> Your goal: Please edit the records below from the line with "Time Management App" to the line with "## Características Implementadas", swapping "gestão de tempo" for "gerenciamento de tempo" and keeping everything else the same. Return only those lines.

:: Entries supplied ::

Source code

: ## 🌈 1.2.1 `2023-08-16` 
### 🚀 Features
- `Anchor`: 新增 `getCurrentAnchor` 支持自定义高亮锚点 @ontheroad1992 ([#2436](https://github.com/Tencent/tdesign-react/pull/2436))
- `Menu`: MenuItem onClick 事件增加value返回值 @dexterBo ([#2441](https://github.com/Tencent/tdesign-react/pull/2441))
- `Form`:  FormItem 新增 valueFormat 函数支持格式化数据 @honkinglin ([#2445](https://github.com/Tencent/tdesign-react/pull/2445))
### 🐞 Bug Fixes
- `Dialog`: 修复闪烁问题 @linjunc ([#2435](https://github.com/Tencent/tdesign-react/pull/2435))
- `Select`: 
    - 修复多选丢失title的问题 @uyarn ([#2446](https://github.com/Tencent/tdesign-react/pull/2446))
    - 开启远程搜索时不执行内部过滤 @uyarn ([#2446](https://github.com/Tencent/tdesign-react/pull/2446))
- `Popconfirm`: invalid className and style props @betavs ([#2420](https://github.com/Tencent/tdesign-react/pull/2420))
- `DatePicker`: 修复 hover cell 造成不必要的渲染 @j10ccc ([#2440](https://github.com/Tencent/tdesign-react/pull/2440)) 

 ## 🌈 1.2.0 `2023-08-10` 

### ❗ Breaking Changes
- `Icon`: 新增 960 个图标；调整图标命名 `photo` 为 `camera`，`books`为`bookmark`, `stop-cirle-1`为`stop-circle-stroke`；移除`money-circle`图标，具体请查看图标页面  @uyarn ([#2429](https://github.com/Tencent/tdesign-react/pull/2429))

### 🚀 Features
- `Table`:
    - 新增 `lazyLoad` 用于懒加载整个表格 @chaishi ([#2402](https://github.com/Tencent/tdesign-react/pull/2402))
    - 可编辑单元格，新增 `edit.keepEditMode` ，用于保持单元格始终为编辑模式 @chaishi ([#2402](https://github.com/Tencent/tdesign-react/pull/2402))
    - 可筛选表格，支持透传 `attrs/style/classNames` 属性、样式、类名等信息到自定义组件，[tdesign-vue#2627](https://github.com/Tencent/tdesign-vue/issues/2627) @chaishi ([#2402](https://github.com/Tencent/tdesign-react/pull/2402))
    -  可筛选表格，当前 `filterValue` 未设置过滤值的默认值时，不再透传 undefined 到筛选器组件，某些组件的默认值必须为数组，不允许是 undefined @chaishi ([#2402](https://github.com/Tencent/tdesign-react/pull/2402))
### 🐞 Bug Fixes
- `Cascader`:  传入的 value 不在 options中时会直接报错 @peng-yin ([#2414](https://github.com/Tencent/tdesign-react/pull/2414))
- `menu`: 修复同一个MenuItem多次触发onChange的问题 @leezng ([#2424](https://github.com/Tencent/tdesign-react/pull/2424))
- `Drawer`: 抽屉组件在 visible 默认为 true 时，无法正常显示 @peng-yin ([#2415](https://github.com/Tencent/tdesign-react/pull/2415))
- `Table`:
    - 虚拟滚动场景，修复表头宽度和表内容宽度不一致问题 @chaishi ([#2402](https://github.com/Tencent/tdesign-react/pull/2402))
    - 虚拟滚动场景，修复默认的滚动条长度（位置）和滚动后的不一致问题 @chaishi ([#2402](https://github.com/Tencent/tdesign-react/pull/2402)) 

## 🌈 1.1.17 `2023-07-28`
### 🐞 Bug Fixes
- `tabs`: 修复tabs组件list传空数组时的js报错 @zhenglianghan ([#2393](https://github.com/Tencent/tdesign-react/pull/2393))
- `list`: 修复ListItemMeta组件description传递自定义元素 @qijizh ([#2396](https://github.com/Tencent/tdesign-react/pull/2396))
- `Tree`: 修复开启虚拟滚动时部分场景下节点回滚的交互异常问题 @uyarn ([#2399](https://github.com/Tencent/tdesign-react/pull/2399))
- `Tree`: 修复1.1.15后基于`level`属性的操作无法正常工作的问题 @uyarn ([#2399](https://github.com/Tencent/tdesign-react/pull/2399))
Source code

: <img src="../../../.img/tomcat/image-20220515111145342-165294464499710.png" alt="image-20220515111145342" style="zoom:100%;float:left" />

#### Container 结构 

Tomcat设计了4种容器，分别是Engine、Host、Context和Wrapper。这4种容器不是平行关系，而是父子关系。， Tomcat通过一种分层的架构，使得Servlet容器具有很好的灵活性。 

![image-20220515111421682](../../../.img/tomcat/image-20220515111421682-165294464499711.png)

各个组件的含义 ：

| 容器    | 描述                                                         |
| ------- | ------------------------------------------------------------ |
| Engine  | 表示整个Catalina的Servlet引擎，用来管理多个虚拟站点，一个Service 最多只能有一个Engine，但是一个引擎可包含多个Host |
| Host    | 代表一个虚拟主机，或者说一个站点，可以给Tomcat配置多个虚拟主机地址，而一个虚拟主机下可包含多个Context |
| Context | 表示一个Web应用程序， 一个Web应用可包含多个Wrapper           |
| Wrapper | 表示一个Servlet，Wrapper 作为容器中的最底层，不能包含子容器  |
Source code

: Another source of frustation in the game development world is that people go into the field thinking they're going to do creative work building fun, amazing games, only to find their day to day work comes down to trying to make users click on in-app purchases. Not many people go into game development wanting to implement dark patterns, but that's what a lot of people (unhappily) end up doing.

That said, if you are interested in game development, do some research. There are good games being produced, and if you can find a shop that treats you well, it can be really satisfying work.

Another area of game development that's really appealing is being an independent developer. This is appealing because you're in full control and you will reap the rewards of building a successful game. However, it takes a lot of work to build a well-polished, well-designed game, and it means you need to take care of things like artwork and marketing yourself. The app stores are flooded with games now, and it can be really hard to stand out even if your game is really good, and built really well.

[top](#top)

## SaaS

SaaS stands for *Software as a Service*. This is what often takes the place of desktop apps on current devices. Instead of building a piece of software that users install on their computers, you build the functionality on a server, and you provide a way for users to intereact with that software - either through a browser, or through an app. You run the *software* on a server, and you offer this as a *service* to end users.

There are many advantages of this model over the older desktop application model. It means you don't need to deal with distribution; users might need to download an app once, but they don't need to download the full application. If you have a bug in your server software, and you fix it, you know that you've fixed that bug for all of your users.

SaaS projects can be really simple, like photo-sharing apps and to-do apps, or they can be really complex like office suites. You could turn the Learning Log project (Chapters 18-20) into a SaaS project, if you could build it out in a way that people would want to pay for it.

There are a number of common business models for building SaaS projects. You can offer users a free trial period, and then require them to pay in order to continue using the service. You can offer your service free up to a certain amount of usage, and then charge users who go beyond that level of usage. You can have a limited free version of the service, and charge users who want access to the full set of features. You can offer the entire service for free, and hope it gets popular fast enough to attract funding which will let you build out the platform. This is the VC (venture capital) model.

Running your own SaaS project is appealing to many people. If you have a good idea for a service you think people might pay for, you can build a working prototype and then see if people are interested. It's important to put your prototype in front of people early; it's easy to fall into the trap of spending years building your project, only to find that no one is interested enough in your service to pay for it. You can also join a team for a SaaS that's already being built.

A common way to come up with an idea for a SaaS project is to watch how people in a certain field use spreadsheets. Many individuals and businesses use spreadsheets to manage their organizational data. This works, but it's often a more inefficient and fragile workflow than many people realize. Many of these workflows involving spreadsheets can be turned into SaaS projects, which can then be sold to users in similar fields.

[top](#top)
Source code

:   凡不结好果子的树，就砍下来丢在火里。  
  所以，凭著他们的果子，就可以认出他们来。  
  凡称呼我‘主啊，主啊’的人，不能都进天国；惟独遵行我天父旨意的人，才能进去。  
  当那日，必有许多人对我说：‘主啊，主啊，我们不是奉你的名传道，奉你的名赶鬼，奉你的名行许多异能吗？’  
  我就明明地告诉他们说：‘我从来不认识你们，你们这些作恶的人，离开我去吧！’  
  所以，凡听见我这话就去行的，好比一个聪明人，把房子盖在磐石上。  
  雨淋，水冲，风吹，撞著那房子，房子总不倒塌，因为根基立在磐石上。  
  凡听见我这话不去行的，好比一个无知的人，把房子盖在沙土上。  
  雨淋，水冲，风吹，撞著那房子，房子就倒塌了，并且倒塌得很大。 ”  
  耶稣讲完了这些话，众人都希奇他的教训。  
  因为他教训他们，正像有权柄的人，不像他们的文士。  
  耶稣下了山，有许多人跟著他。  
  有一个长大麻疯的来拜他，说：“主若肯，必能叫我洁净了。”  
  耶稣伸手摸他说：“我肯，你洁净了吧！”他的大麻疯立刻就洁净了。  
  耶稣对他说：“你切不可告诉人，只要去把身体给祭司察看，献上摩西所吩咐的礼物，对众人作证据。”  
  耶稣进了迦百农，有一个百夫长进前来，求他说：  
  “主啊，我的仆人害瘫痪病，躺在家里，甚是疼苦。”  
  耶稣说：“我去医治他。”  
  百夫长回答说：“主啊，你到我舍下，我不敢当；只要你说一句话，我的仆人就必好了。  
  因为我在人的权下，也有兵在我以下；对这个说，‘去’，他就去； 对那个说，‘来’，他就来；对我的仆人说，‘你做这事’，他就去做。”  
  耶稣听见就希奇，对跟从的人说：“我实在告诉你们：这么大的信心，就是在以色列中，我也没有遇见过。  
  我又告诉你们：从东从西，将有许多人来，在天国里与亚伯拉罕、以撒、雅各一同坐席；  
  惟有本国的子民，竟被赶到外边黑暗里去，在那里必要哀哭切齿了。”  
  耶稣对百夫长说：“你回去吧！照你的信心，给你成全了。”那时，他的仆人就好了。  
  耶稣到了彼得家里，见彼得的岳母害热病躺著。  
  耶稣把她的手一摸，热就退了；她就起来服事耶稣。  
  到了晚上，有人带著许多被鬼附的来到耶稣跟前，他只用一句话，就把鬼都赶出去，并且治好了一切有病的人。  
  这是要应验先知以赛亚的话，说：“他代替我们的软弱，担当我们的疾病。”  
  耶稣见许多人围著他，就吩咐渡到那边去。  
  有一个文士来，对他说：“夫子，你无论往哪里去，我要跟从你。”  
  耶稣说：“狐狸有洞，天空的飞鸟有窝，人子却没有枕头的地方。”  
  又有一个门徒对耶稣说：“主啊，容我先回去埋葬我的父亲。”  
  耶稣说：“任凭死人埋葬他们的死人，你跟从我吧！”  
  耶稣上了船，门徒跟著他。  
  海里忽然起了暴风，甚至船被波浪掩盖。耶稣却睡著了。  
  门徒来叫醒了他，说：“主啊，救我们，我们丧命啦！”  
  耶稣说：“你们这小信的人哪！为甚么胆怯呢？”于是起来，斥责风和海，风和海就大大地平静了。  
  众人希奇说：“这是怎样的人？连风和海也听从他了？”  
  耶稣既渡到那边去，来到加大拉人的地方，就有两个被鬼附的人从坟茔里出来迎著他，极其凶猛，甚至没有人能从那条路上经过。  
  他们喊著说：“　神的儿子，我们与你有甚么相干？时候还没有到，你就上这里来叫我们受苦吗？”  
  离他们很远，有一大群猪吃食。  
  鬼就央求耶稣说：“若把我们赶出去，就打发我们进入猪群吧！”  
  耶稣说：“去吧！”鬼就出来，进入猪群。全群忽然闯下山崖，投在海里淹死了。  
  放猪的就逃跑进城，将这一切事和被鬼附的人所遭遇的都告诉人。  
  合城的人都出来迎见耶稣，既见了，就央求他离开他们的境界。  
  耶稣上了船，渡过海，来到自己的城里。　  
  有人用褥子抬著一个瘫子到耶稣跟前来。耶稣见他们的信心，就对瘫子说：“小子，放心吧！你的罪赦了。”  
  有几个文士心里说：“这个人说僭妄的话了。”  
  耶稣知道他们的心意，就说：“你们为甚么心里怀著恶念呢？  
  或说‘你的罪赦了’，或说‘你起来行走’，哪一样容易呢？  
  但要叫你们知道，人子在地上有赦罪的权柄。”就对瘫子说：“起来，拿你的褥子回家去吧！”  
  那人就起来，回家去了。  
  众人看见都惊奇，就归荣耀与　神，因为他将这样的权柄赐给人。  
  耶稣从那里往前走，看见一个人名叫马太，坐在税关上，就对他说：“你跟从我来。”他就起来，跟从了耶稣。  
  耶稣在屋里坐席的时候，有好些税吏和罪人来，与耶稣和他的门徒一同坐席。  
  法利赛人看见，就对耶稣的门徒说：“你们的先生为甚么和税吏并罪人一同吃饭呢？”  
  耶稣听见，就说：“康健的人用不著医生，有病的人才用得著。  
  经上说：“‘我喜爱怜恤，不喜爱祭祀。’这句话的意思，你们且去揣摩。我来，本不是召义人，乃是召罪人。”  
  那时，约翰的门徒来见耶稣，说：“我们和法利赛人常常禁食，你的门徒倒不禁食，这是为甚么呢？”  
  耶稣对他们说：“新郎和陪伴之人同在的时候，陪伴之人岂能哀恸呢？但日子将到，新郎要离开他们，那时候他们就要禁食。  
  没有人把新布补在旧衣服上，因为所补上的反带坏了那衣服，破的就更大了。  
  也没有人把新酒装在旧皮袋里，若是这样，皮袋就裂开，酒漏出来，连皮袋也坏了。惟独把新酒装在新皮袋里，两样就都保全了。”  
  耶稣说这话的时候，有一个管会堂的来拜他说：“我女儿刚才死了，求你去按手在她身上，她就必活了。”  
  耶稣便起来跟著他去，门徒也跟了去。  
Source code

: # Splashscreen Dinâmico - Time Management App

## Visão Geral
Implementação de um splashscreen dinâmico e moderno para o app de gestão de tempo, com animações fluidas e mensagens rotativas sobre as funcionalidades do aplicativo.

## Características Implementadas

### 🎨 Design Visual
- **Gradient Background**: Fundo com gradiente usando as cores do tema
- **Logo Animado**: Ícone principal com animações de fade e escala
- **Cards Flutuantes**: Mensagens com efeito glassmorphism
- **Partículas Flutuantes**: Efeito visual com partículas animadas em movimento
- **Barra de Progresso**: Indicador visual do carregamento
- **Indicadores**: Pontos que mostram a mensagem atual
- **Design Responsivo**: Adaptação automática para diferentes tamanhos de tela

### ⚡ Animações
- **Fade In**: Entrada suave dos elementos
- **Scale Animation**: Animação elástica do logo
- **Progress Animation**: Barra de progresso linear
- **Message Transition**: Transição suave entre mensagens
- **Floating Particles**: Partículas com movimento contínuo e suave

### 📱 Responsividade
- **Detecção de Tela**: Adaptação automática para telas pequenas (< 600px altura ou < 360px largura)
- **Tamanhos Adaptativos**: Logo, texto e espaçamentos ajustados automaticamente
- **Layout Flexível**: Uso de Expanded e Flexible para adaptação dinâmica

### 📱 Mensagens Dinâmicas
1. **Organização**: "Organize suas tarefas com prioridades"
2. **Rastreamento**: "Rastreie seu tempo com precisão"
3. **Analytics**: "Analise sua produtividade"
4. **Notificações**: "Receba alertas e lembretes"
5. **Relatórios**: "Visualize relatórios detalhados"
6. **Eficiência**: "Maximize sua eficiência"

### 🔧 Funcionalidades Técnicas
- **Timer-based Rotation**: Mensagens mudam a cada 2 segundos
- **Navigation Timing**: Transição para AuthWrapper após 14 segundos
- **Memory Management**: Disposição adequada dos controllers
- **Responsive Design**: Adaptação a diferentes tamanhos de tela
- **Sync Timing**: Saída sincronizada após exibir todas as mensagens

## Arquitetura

:::

> Completed task:
: # Splashscreen Dinâmico - Time Management App

## Visão Geral
Implementação de um splashscreen dinâmico e moderno para o app de gerenciamento de tempo, com animações fluidas e mensagens rotativas sobre as funcionalidades do aplicativo.

## Características Implementadas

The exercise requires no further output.